New features should include inline [Roxygen](http://roxygen.org/) documentation.

You can generate all `.Rd` documents from the `Roxygen` code using Build ->

Document.

Finally, you can use Build -> Build and Reload or Build -> Clean and Rebuild to

load an updated version of **optmatch** in your current RStudio session.

Alternatively, to install the developed version permanently, use Build -> Build

Binary Version, followed by

```{r}

install.packages("../optmatch_VERSION.tgz", repo=NULL)

```

You can revert back to the current CRAN version by

```{r}

remove.packages("optmatch")

install.packages("optmatch")

```

Note: If you are building for release on CRAN, you need to ensure vignettes are

compacted. This should be enabled automatically in the .Rproj file, but if not

see [this stackoverflow answer](https://stackoverflow.com/a/53706965/905101) for

some concerns about dealing with this with RStudio.

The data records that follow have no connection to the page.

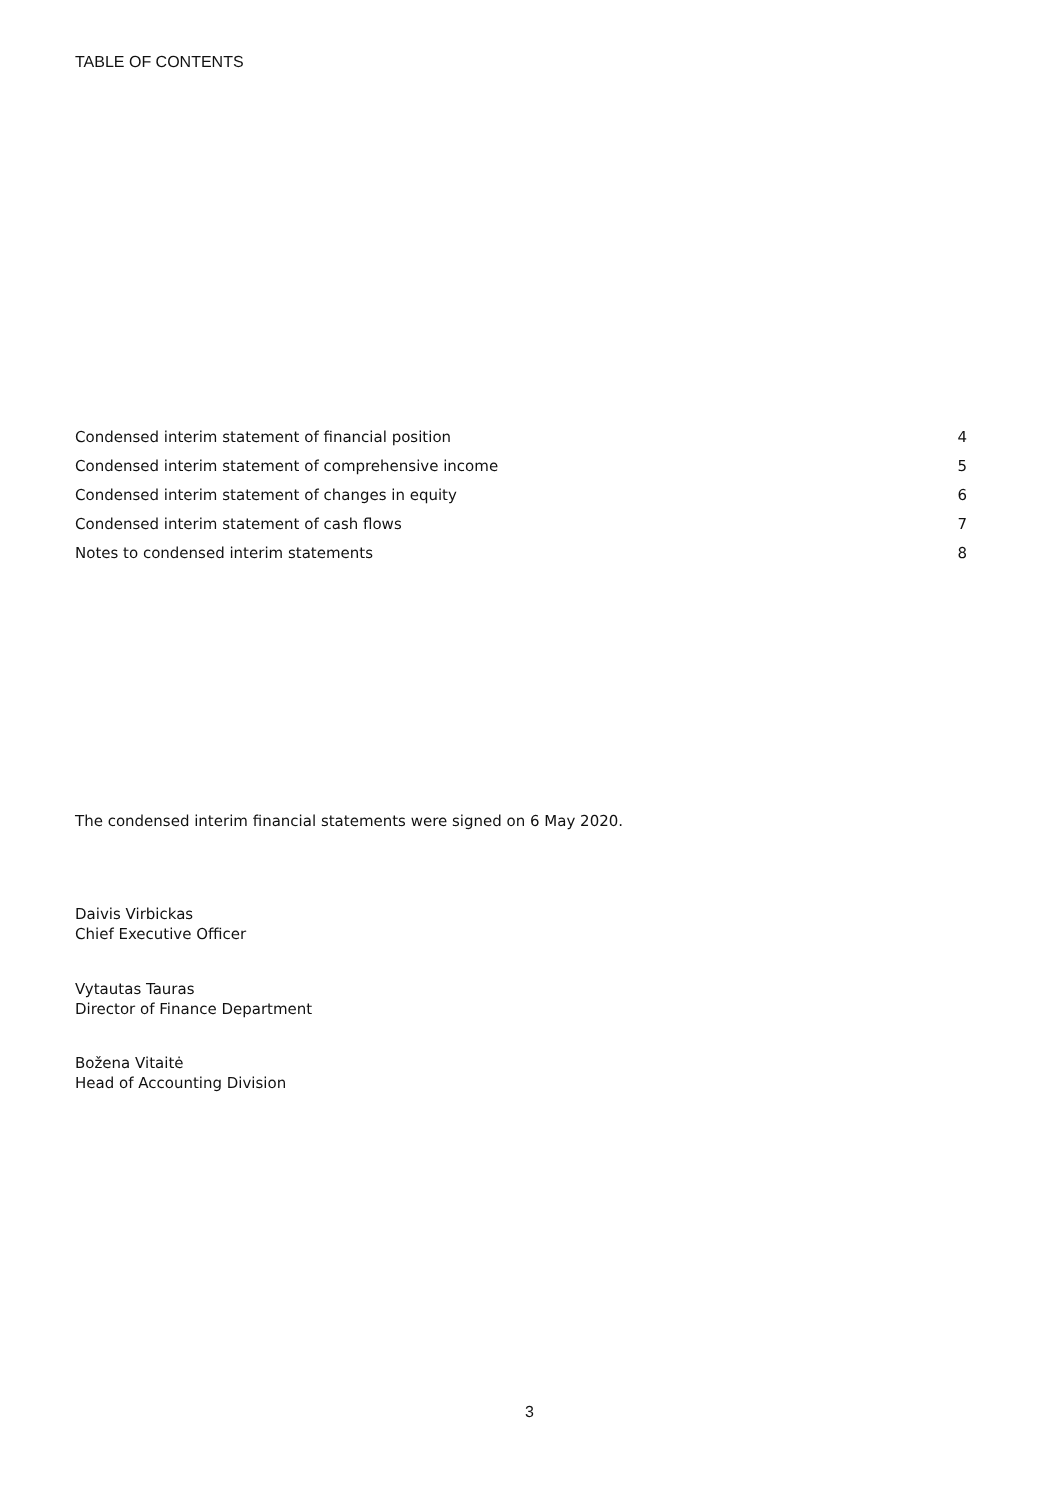TABLE OF CONTENTS
| Condensed interim statement of financial position | 4 |
| Condensed interim statement of comprehensive income | 5 |
| Condensed interim statement of changes in equity | 6 |
| Condensed interim statement of cash flows | 7 |
| Notes to condensed interim statements | 8 |
The condensed interim financial statements were signed on 6 May 2020.
Daivis Virbickas
Chief Executive Officer
Vytautas Tauras
Director of Finance Department
Božena Vitaitė
Head of Accounting Division
3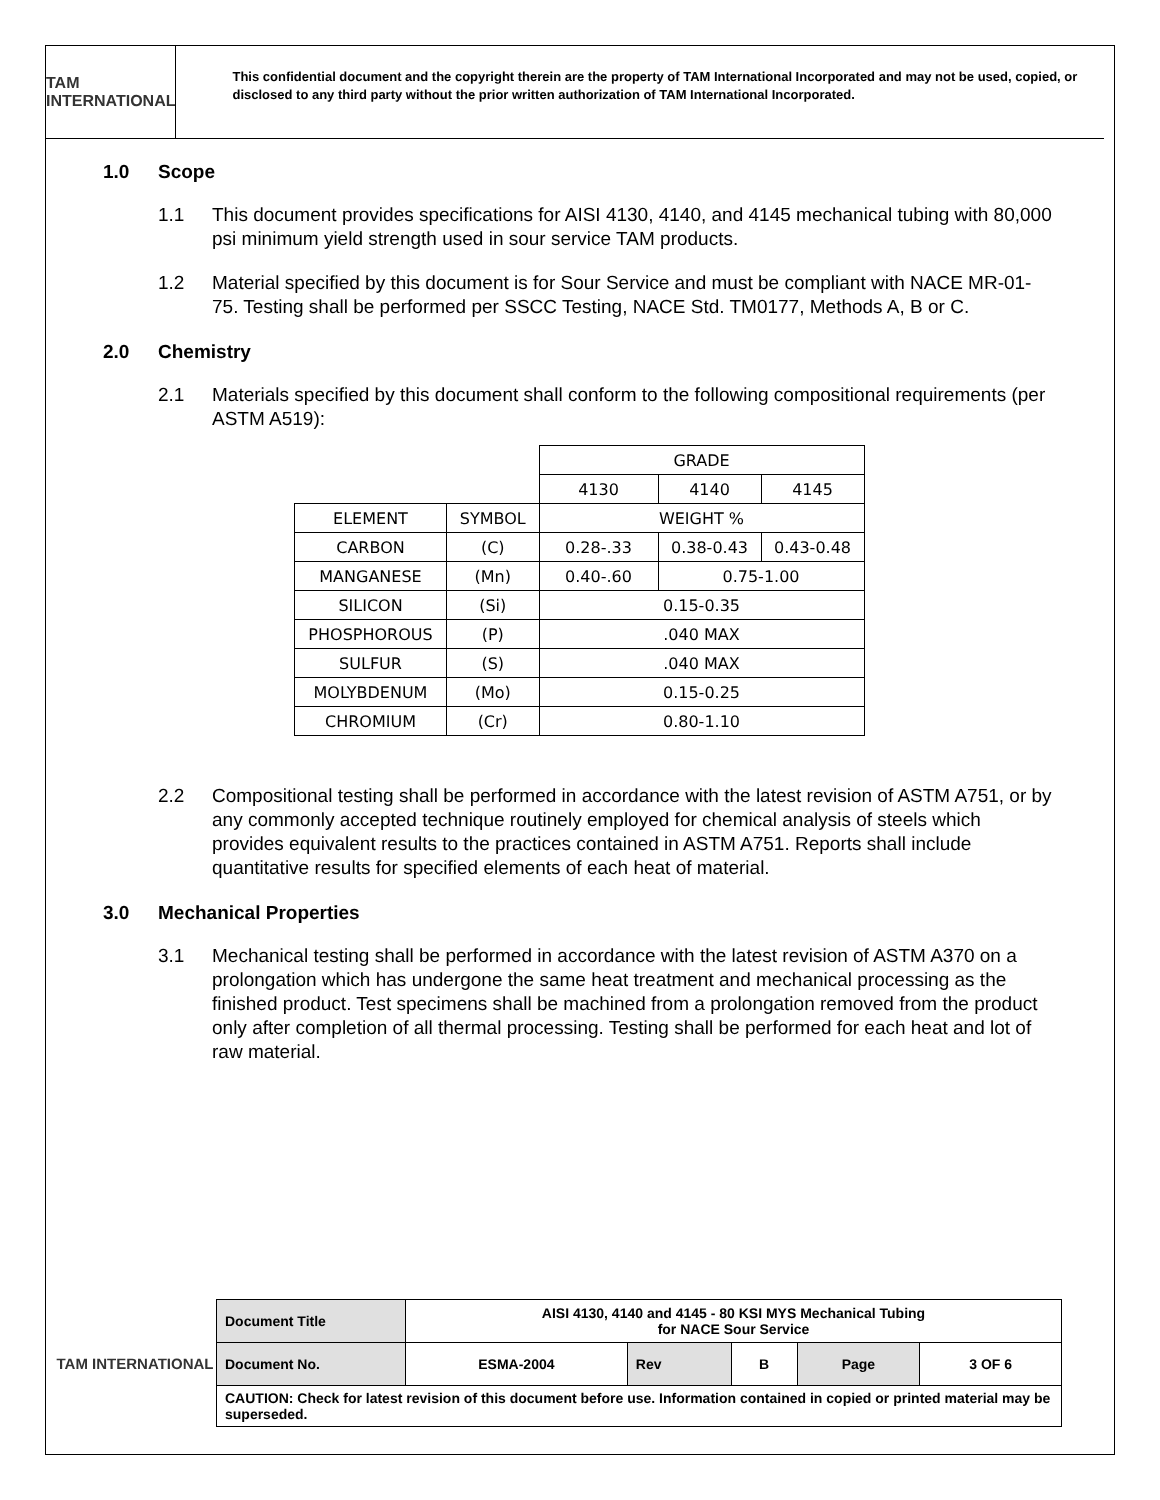TAM INTERNATIONAL
This confidential document and the copyright therein are the property of TAM International Incorporated and may not be used, copied, or disclosed to any third party without the prior written authorization of TAM International Incorporated.
1.0 Scope
1.1 This document provides specifications for AISI 4130, 4140, and 4145 mechanical tubing with 80,000 psi minimum yield strength used in sour service TAM products.
1.2 Material specified by this document is for Sour Service and must be compliant with NACE MR-01-75. Testing shall be performed per SSCC Testing, NACE Std. TM0177, Methods A, B or C.
2.0 Chemistry
2.1 Materials specified by this document shall conform to the following compositional requirements (per ASTM A519):
| | | GRADE | | |
| | | 4130 | 4140 | 4145 |
| ELEMENT | SYMBOL | WEIGHT % | | |
| CARBON | (C) | 0.28-.33 | 0.38-0.43 | 0.43-0.48 |
| MANGANESE | (Mn) | 0.40-.60 | 0.75-1.00 | |
| SILICON | (Si) | 0.15-0.35 | | |
| PHOSPHOROUS | (P) | .040 MAX | | |
| SULFUR | (S) | .040 MAX | | |
| MOLYBDENUM | (Mo) | 0.15-0.25 | | |
| CHROMIUM | (Cr) | 0.80-1.10 | | |
2.2 Compositional testing shall be performed in accordance with the latest revision of ASTM A751, or by any commonly accepted technique routinely employed for chemical analysis of steels which provides equivalent results to the practices contained in ASTM A751. Reports shall include quantitative results for specified elements of each heat of material.
3.0 Mechanical Properties
3.1 Mechanical testing shall be performed in accordance with the latest revision of ASTM A370 on a prolongation which has undergone the same heat treatment and mechanical processing as the finished product. Test specimens shall be machined from a prolongation removed from the product only after completion of all thermal processing. Testing shall be performed for each heat and lot of raw material.
TAM INTERNATIONAL
| Document Title | AISI 4130, 4140 and 4145 - 80 KSI MYS Mechanical Tubing for NACE Sour Service | | | | |
| Document No. | ESMA-2004 | Rev | B | Page | 3 OF 6 |
| CAUTION: Check for latest revision of this document before use. Information contained in copied or printed material may be superseded. | | | | | |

If you prefer not to use RStudio, you can develop using Make.

- `make test`: Run the full test suite.

- `make document`: Update all documentation from Roxygen inline comments.

- `make interactive`: Start up an interactive session with **optmatch** loaded.

  (`make interactive-emacs` will start the session inside emacs.)

- `make check`: Run `R CMD check` on the package

- `make build`: Build a binary package.

- `make vignette`: Builds any vignettes in `vignettes/` directory

- `make clean`: Removes files built by `make vignette`, `make document` or `make check`.

   Should not be generally necessary, but can be useful for debugging.

- `make release`: Starts an interactive R session to submit a release to CRAN.

When your change is ready, make a pull request on github.